Whether you run them inside an aggregation is up to you. These predicates are intended to alter the solution sequence generated by a non-deterministic predicate. This allows you to specify new non-deterministic predicates as simple logical conjunctions and disjunctions of already defined primitives, even if intermediate steps are normally required to (notably) improve efficiency. These predicates also support SWISH, which represents solutions in a table, much like SQL clients do.
For example, suppose we have a/1 and b/1 and want to get the solutions for a(X),b(X). Now suppose a/1 is cheap but produces a lot of duplicate answers and b/1 is expensive. Using this library we simply write distinct(a(X)), b(X)
and we are done. Without you get
findall(X,a(X),Xs), sort(Xs,Us), member(X,Us), b(X).
(or setof, but that may have its own problems).
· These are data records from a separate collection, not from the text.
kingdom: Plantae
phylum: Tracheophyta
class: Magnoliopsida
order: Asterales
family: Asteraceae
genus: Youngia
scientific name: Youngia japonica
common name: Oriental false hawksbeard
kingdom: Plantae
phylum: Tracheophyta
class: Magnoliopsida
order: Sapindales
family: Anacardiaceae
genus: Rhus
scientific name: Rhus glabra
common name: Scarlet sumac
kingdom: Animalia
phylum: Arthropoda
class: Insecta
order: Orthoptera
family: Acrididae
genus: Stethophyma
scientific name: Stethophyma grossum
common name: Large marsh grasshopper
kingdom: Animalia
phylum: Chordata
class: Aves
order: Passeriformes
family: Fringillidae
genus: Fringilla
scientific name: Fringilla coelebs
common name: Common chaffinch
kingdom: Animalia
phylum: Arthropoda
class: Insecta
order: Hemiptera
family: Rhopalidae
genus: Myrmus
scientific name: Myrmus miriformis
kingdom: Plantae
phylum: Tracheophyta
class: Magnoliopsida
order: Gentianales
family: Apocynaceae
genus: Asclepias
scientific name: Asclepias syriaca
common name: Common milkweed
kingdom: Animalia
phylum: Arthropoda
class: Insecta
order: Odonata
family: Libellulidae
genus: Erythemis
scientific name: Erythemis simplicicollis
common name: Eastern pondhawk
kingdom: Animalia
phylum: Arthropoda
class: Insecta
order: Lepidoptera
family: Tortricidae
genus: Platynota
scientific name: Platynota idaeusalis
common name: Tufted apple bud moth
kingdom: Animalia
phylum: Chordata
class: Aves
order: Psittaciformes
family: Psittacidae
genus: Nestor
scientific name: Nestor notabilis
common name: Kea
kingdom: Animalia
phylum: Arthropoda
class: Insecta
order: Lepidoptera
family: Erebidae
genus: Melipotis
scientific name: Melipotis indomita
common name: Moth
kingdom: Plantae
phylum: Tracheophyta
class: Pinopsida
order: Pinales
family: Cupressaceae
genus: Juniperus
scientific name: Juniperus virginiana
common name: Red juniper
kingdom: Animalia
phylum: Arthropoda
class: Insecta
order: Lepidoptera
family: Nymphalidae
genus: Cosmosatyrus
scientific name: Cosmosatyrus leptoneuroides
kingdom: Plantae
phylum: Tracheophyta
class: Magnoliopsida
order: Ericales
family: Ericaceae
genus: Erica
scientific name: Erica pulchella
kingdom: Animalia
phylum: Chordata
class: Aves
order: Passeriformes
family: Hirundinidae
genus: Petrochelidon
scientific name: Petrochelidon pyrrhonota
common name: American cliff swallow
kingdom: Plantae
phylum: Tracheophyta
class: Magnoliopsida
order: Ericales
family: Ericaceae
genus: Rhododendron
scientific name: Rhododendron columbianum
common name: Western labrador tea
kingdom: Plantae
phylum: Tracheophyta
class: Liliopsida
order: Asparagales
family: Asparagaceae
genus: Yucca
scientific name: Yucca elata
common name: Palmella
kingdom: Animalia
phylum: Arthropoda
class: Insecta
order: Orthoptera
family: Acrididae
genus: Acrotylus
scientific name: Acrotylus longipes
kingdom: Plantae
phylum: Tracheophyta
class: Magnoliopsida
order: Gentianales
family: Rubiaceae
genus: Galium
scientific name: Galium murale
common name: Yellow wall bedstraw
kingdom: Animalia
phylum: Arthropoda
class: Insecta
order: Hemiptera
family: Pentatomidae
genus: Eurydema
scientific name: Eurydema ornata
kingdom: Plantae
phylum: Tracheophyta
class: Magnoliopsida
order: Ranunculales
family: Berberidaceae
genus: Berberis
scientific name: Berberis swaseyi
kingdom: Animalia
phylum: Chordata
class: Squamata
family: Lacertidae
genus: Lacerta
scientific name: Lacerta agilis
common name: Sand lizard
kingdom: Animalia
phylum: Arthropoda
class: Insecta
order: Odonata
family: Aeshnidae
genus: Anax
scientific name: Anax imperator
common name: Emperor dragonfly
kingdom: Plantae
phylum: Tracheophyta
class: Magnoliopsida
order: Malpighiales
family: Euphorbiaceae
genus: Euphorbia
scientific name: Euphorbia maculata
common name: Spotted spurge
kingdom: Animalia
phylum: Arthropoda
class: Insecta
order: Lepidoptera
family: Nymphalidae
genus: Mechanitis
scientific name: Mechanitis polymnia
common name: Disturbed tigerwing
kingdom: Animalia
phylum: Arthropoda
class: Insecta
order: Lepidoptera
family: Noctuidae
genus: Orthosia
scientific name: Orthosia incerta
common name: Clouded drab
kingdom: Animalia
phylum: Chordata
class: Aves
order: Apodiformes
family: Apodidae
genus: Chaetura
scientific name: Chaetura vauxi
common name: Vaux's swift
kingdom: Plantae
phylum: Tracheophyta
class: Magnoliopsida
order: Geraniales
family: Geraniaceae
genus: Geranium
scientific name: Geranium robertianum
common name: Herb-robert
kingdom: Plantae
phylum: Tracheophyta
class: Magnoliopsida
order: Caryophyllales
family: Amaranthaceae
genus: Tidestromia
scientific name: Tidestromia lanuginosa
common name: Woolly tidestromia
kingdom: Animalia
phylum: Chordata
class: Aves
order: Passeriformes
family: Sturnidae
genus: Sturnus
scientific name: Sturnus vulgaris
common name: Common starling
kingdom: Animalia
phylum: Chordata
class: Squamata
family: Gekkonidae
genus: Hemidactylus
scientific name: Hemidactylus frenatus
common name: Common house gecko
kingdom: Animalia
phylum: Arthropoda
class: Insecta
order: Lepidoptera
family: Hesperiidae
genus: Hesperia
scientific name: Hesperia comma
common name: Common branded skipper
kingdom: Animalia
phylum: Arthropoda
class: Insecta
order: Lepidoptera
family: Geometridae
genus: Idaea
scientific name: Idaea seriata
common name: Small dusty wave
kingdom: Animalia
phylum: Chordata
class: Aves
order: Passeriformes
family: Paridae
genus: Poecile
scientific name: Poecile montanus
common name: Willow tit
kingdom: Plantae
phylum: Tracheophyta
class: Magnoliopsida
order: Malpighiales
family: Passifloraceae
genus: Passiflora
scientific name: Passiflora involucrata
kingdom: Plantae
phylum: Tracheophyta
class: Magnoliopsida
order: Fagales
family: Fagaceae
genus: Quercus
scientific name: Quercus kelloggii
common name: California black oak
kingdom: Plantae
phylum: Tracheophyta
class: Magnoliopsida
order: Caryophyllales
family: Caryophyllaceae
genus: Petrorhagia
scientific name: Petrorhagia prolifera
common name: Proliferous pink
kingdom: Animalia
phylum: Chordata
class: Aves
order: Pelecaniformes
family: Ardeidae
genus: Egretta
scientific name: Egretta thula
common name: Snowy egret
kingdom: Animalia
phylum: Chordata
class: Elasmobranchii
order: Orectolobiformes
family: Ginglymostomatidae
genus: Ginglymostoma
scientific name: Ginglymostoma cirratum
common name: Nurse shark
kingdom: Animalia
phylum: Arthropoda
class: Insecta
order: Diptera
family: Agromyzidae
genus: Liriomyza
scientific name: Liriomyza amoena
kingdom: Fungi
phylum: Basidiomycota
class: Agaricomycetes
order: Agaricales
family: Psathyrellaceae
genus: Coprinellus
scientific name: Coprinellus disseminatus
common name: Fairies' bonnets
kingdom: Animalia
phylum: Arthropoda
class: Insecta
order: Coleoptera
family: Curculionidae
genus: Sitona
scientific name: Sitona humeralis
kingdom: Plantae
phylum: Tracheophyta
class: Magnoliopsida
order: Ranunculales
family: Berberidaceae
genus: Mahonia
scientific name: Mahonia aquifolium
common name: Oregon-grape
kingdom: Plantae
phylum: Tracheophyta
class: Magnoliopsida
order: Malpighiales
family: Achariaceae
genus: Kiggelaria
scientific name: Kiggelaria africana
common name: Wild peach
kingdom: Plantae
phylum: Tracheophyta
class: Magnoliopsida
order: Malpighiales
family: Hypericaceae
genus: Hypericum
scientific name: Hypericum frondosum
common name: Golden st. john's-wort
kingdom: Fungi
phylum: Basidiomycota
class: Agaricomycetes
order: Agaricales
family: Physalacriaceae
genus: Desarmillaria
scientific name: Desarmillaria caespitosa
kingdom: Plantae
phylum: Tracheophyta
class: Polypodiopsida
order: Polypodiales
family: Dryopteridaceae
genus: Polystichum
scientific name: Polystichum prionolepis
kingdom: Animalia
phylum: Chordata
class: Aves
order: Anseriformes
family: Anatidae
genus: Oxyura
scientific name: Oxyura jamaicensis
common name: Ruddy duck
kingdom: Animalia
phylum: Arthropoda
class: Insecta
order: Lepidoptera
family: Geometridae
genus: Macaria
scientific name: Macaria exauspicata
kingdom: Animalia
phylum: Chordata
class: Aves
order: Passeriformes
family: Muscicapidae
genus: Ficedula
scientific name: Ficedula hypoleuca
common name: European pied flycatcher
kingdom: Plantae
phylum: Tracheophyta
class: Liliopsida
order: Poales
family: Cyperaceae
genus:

Besides being more compact, distinct also produces answers immediately instead of enumerating all answers for a/1. In addition, there is reduced/1 which doesn’t guarantee full uniqueness but runs in limited memory.
These operators combine nicely and allow for example processing the best 10 a(X) using b/1 in a nice concise and (IMO) readable syntax:
limit(10, order_by([desc(X)],a(X))),
b(X).
The group_by/4 is pretty handy if you wants existential qualification for all variables except a few, notably if variables may be hidden in the arguments you pass to bagof/3. Library yall provides a good alternative, I think as bagof(X, {V1,V2,...}>>Goal, Xs)
. This predicate was most of all added to complete the common vocabulary to manage rows in database answers.